By Tony Hill and Daniel Swanson

"People concerned about the Afro-American Studies program at Harvard will have to be diligent in their observation of the way the (Departmental) review gets structured," James Turner, director of the Africana Studies and Research Center at Cornell, said yesterday.

Turner spoke to receptive crowd of about 130 people in Harvard Hall.

In a speech sponsored by the Afro-American Studies Department, Turner outlined the history of the black student movement during the sixties, and its relationship to the development of Afro-American studies programs at predominately white universities.

Turner concluded his address by stressing that "black students have to come to serious terms with what it mean to be a student (because) there is very I important work for black students today."

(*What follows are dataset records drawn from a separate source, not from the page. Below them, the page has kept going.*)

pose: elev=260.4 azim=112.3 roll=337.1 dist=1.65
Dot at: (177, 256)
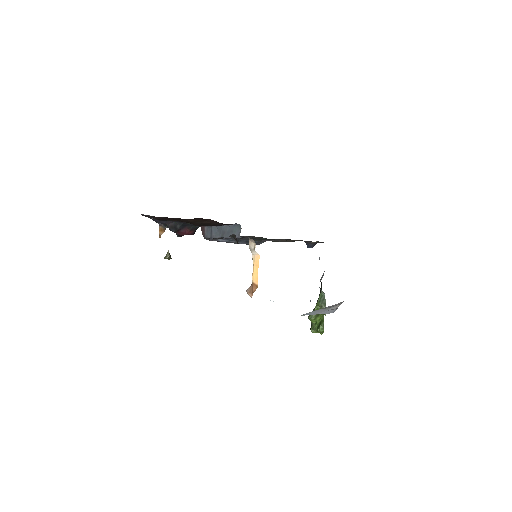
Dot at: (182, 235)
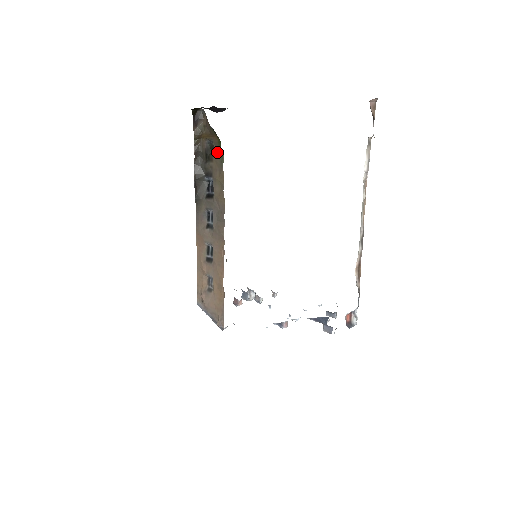
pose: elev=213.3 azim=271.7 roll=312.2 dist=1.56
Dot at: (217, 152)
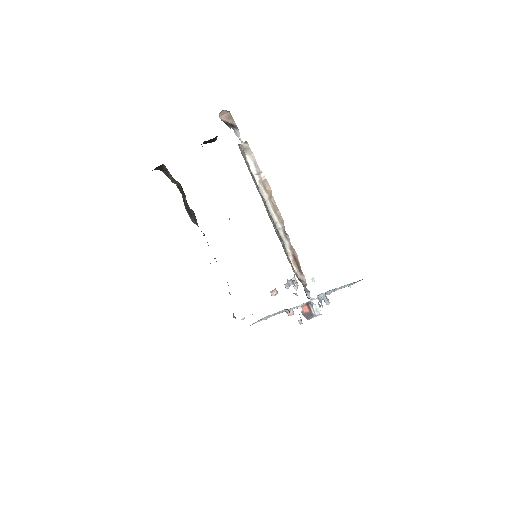
Dot at: occluded
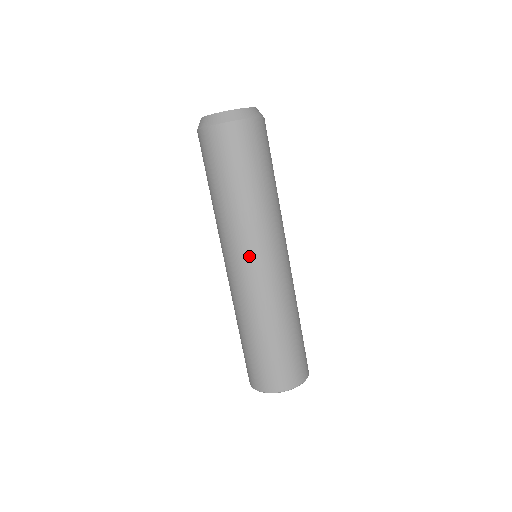
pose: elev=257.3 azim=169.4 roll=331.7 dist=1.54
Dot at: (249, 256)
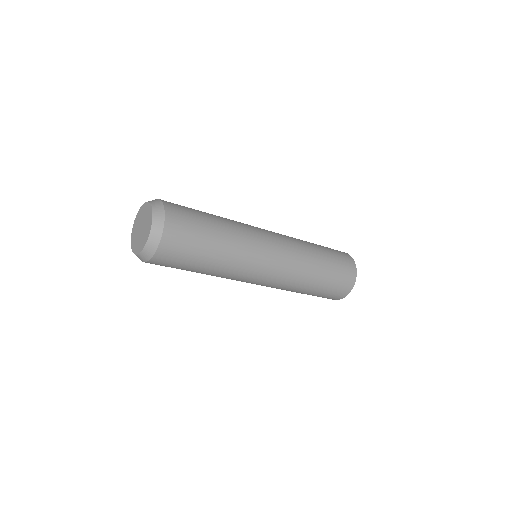
Dot at: (259, 274)
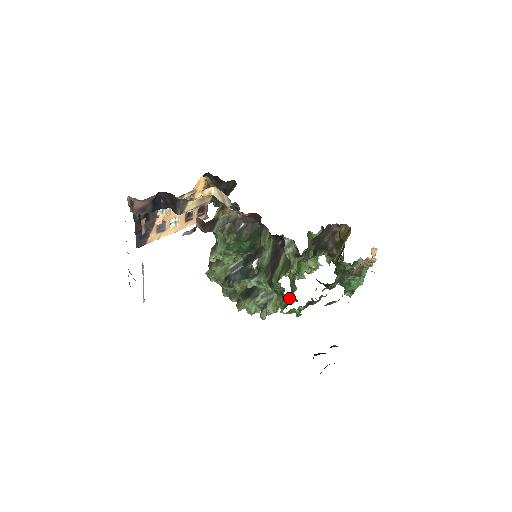
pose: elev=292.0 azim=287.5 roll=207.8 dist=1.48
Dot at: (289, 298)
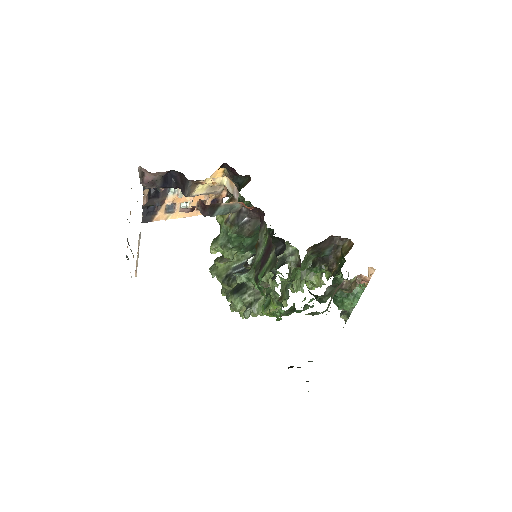
Dot at: (276, 302)
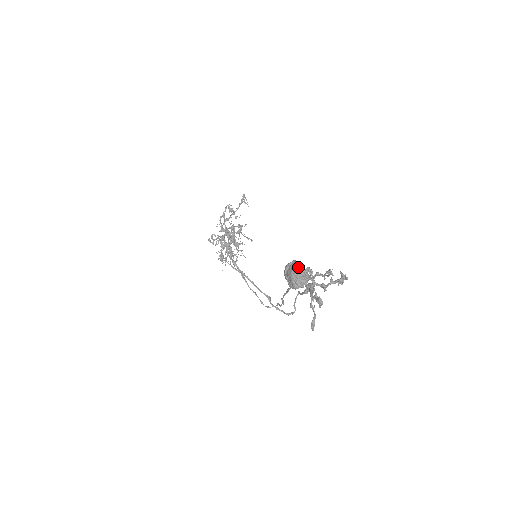
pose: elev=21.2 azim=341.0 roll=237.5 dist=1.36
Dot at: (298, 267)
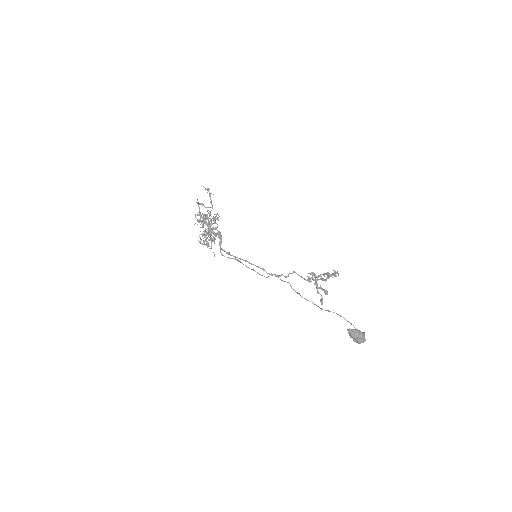
Dot at: (362, 337)
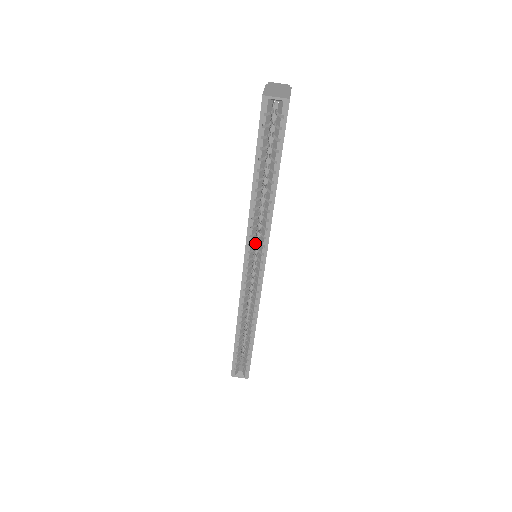
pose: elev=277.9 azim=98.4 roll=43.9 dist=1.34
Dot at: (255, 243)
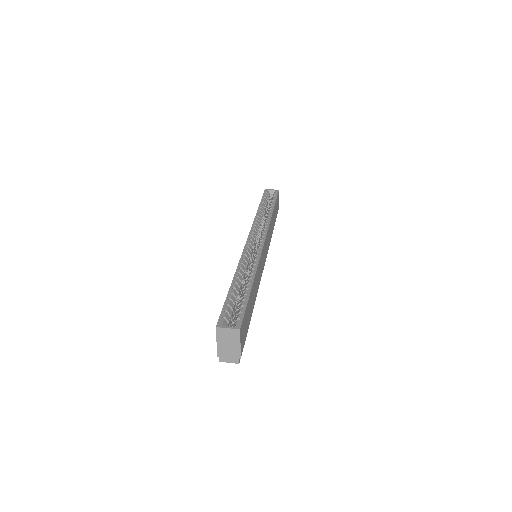
Dot at: occluded
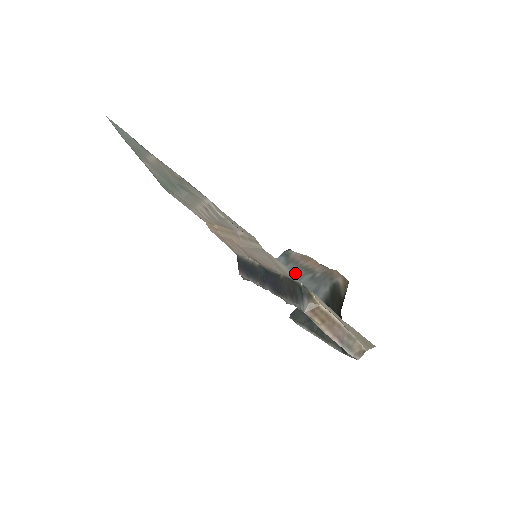
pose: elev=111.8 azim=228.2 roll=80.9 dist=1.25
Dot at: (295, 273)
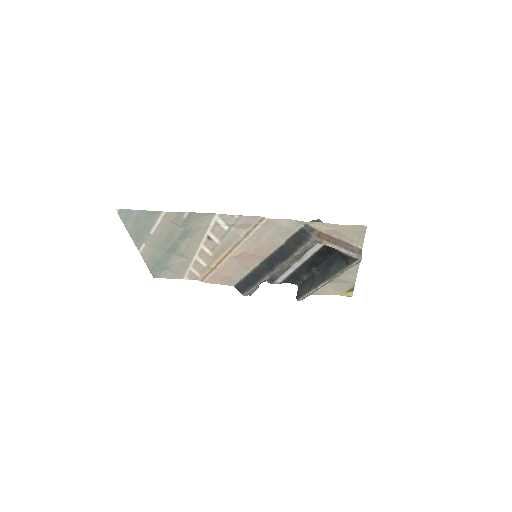
Dot at: occluded
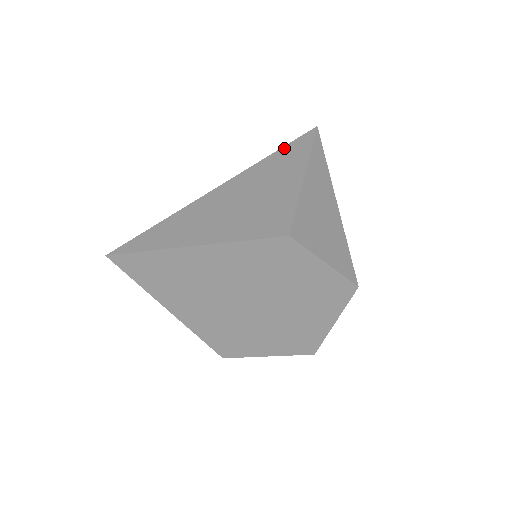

In chronicling the black student movement of the sixties. Turner divided it into two phases. He said the first phase was centered in the South and desk with social issues outside of the university. The second was a Northern-based thrust, representing the efforts of black students in predominately white colleges to come to terms with "the basic question of black studies and the control and nature of the university," Turner said.

Turner, who become the first black head of Cornell's Afro-American studies program after an armed demonstration by black students in 1969, emphasized the proportional relationship between black student activism and the initiation of black studies programs.

On those white campuses "where black students were weak, black studies programs are also weak, black studies problems of organization and autonomy," Turner said.

Many of the problems that have beset black studies departments might have been avoided, he said, if black intellectuals had not felt that by supporting black studies they would have been risking their professional standing within the white dominated academic establishment.

Turner cited this insecurity as the reason why there is "no serious American scholastic tradition similar to Frants Fanon's psychologizing about the effects of racism and colonialism on black people."